● **TEXT SHOWN**:

  2. Re: “Dennett’s mental memes are neurally implausible, a fossil left over from an older intellectual era.”

    To recap, the idea that Dennett supports is that memes are composed of cultural information. This exists inside brains in the same way that it exists inside books, DVDs, and computers and in light waves, and vibrations in the air. Information-carrying signals are substrate neutral, and can be represented in any medium.

    Despite your curious attempts to dismiss and ridicule this idea, there’s absolutely nothing wrong with it. Indeed, most modern students of cultural evolution (though not me) *define* culture as being composed of information. “Ideational culture” they call the concept. So, you’re not just arguing with Dennett and Blackmore, but also with Boyd, Richerson, Mesoudi, Durham – and many others.

    I find the level of confusion you attribute to your opponents on this whole issue to be rather surprising. What counts as phenotype and genotype in cultural evolution affects what counts as a developmental process – and it changes what we use the terms “phenotype” and “genotype” to mean. This isn’t just a matter of convention, and some conceptions of what counts as a cultural “phenotype” are more useful than others. However your resulting anti-Dennett tirade seems quite surprising. It is true that my views are more closely aligned with his, but my response to such a famous philosopher showing an interest in the exciting area of cultural evolution is to welcome him with open arms to the field – in the hope that others will follow in his footsteps.

  3. …my response to such a famous philosopher showing an interest in the
    exciting area of cultural evolution is to welcome him with open arms to
    the field – in the hope that others will follow in his footsteps.

    It seems to me that you’ve got that backwards. Dennett was working on memetics long before you were. You are in no position to welcome him into it. The field isn’t yours. You have no proprietary rights in it.

    It seems to me that, to use an analogy, you, and Dennett and many others, are in effect using a meter stick to measure phenomena where the action taking place on the centimeter and millimeter scale. Your conceptualization is too coarse to capture the action.

  4. In that passage I was specifically referring to Walter Freeman’s work in neuroscience. In Freeman’s neuroscientific model an attractor would correspond to a sensory perception (he investigates rat olfaction), or an idea, even an ideotype as I have defined it (I worked this out in some detail in my book on music, Beethoven’s Anvil). He is talking about something that exists in a mind.

● **DATA TO EXAMINE**:
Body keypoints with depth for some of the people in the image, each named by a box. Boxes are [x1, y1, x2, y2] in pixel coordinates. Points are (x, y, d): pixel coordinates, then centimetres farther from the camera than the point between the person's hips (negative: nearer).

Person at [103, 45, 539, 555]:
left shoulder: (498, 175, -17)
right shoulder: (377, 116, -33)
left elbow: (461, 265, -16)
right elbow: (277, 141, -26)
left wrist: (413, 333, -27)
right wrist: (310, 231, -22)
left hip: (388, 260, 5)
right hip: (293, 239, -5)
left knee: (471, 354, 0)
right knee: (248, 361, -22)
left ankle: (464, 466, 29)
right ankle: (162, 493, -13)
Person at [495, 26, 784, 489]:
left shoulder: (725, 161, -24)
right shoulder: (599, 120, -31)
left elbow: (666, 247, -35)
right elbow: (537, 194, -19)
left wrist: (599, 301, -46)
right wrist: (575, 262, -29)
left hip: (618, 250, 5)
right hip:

● **TASKS FOR THIS EXERCISE**:
(a) Answer these questions about the text on Dennett and memes:
(i) What does the idea Dennett supports say memes are composed of?
(ii) What do students of cultural evolution call the concept of culture as composed of information?
(iii) Which animal's olfaction does Walter Freeman investigate?
(b) Extend the text on Dennett and memes, starting after its final sentence.
These lines have nothing to do with the text on Dennett and memes.

● **EXERCISE RESPONSES**:
(a)
(i) Cultural information.
(ii) "Ideational culture."
(iii) The rat's.

(b)
    It’s not clear to me just how Sperber uses the idea. In Explaining Culture, Ch. 5, he has a footnote that suggests he has the idea from complex dynamics, but he doesn’t develop it very well in the body of the text. But it’s not Sperber’s conception that interests me, as should be obvious from the fact that I quoted a well-known neuroscientist. Now maybe you think that neuroscience is irrelevant to the study of what happens inside people’s heads. Maybe you think your informatic memetics allows you to skip over all that messy neuroscience and psychology. You are wrong.

  5. I’ve always hoped that some day I might run into Aristotle walking his woolly mammoth in the busy metropolis of Timaru. Then I could hug him, give him a dedicated copy of my newest book and say ‘Ta!’ in exchange for his contribution to my field: science.

  6. “… cultural information. This exists inside brains in the same way that it exists inside books, DVDs, and computers and in light waves, and vibrations in the air.”

    Ah, no. Books are dead matter, paper marked with ink. Brains are highly complex living matter and are the most energy-intensive kind organic tissue. Processing information is work and burns energy. Books can’t process anything.

    If this mysterious information stuff can exist in books and brains on equal terms then it is a conceptualization that’s too nebulous to be of any value in understanding, for example, how it is that brains read and write books. Yes, informatic processes can utilize a wide variety of substrates, but that does not relieve you, the thinker, of the responsibility of examining the physical mechanisms that are operating.